**Assignment**: In the page extract on quilting community, turn the paragraph beginning "One of things that has frustrated me" into a short bulleted list of its main points.

**Page extract**:
.....

Quilt no. 0010: Feedsack Scramble

That said, I do have something to say about Completely Cauchy’s navel gazing at small community.

I am largely at the peripheral of the Modern Quilting movement. I don’t have a huge network inside of the small community that does exist and the network I do have is entirely based off of Instagram. This is largely because I live in a rural place and partly because I like community when I can engage with text. I’ve been musing over the conversation around being accepted to or rejected from the show at Quiltcon 2015.

One of things that has frustrated me in finding quilting community was a fundamental lack of constructive criticism. I think a lot of the hurt and backlash from being rejected from QuiltCon was because there wasn’t any feedback given. If the work you are making is largely self-propelled and some what insular, it is hard to receive feedback. If the only feedback you’ve received has been overwhelmingly positive and then you are rejected from something that is propelled by the community you are part of, it feels really personal. I think being able to make a space to talk about work and give constructive criticism would be really great way for individuals and the movement alike to grow. Teaching one another both to see the successes and short-comings of the work we are making was fundamental in my growth as a maker.

Quilt no. 0010: Feedsack Scramble

Social media has made connection much easier, which is awesome. It’s awesome being part of something where everyone is each other’s cheerleaders, where we are collectively inspired by each other’s work. I believe it is part of the reason that I picked quilting back up; I wanted to make and be surrounded by people who make for the sake of making. The community around quilting, both now and historically, has largely been an organic thing. It feels the opposite of my experience in the fine art world.

One of the first things I learned in school was that I was part of a tradition. In order to move beyond what had already been done, it was imperative to learn the history of the medium and to refine craft.

.....

**Exercise data**:
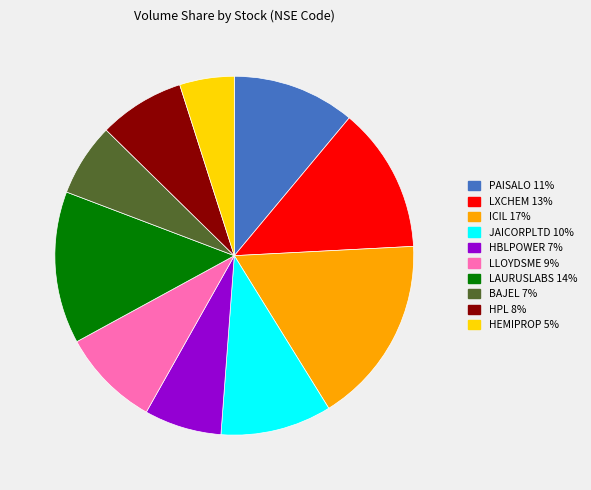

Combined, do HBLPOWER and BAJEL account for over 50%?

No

.....

**Answer section**:
- The writer has been frustrated by a basic lack of constructive criticism in the quilting community.
- Much of the hurt and backlash over QuiltCon rejections came from the absence of any feedback.
- Feedback is hard to get when work is self-propelled and somewhat insular.
- When all earlier feedback was positive, rejection by something driven by one's own community feels very personal.
- A space to talk about work and give constructive criticism would help both individuals and the movement grow.
- Learning to see both the successes and the short-comings of the work was fundamental to the writer's growth as a maker.